I’ve been a dad myself now for 16 years, living with my wife and two girls in and around Rockridge. I can see the problem when there is insufficient “hang” time between a father and his children. When I hang out with my girls, our time together is comfortable and unforced. But when I travel for work (moderating roundtables and dinners for a national IT publishing company), our time at home feels more condensed, more compressed. I don’t have enough time to understand what is going on in their everyday lives. Even though I really want to know what’s going on, teenagers, of course, don’t answer questions on a tight schedule. Being apart so frequently makes it more difficult for uncomplicated, father-daughter communication. It is easier to talk about important things when you’re just hanging out with time to spare.

But with my own Dad, we probably see each other half a dozen times a year. Our family travels to Los Angeles nearly every Thanksgiving to visit. For the remaining visits, he and my mother trek up to Oakland several times a year. We try to create some of that precious father-son “hang” time — we both love Scotch! But travel visits always have full agendas. If we lived side-by-side, like in the old days, we could have casual, drop-in, neighborly visits.  But with so many miles between us, our time together still seems a bit limited, a bit forced.

Still, it’s great fun to have a non-resident, Oakland booster as a Dad. On our most recent visit, the weekend before Father’s Day, he told me about all the cafes with outdoor tables in and around their “Best Western” hotel near Jack London Square  “Downtown’s sure coming back,” he announced. When he comes to town, Dad always makes time for Bakesale Betty’s, Pizzaiola, and Sunday mornings at the Farmer’s Market at the Claremont DMV. Indeed, he likes the whole scene in and around the Temescal District. How I wish that he and mom would just pack up and move here to Oakland and that he would pick the Temescal neighborhood as a place to hang his hat!

Speaking of hats: Dad is an aficionado of berets and only buys his hats at The Hat Guys near downtown on Broadway.

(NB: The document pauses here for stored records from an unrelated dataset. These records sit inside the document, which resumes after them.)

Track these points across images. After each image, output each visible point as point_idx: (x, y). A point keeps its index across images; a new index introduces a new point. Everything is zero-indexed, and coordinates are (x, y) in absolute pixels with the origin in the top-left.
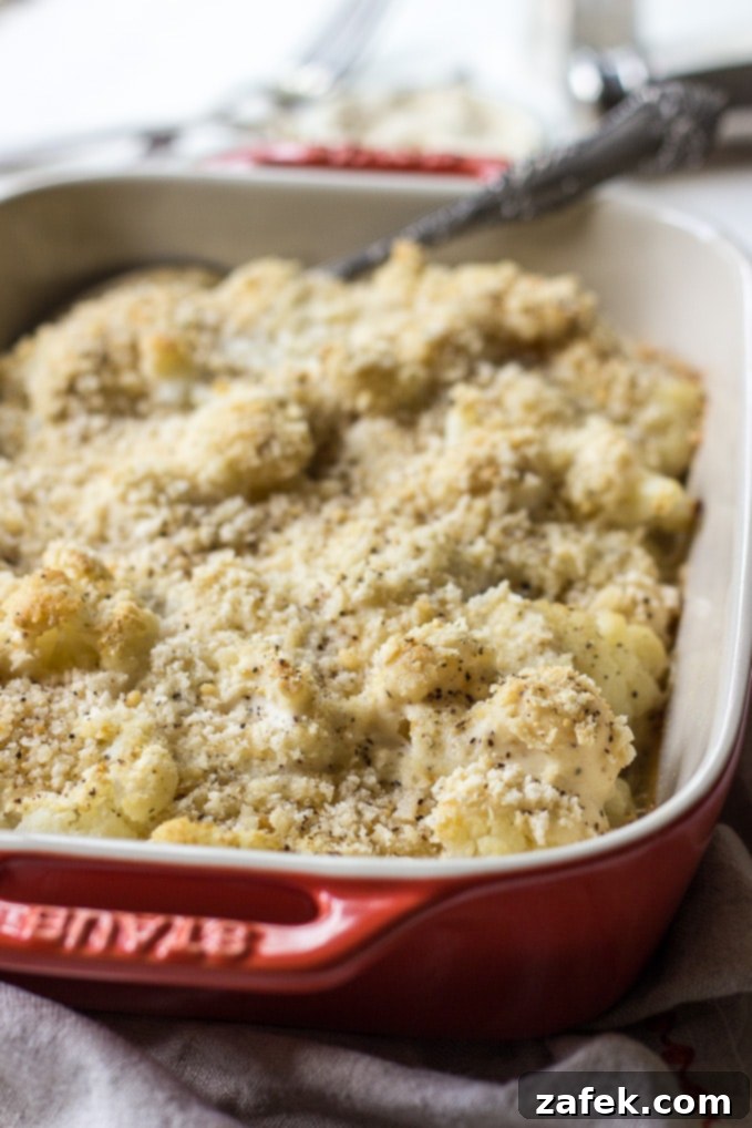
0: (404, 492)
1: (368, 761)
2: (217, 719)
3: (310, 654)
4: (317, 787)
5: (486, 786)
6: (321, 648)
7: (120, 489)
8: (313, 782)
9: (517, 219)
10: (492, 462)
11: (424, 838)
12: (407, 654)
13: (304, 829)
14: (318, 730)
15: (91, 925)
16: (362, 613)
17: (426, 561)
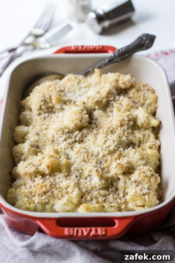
0: (108, 127)
1: (113, 186)
2: (85, 181)
3: (99, 165)
4: (105, 192)
5: (136, 191)
6: (100, 163)
7: (56, 132)
8: (104, 191)
9: (117, 61)
10: (124, 120)
11: (125, 200)
12: (118, 167)
13: (105, 201)
14: (104, 182)
15: (78, 231)
16: (106, 156)
17: (116, 143)
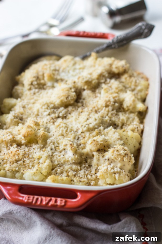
0: (93, 106)
1: (86, 162)
2: (59, 154)
3: (76, 141)
4: (77, 167)
5: (107, 169)
6: (78, 139)
7: (41, 106)
8: (76, 166)
9: (115, 48)
10: (109, 101)
11: (96, 177)
12: (94, 143)
13: (75, 176)
14: (77, 157)
15: (37, 199)
16: (85, 133)
17: (97, 122)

He knows the cheapest gas in Oakland; and has even been known to sup at the ultra chic, piece-of-New-York Mua, near the “Y”.

We have enjoyed some Fathers’ Days together, but since he just visited last week, we will each spend the day in our own homes. As for me, I’ll probably host a barbecue, invite some Dads and their families over, and wish my Pop were only three or four miles away, instead of four hundred. I really wish he could be here with me, hanging out, sipping Scotch and flipping burgers on the grill.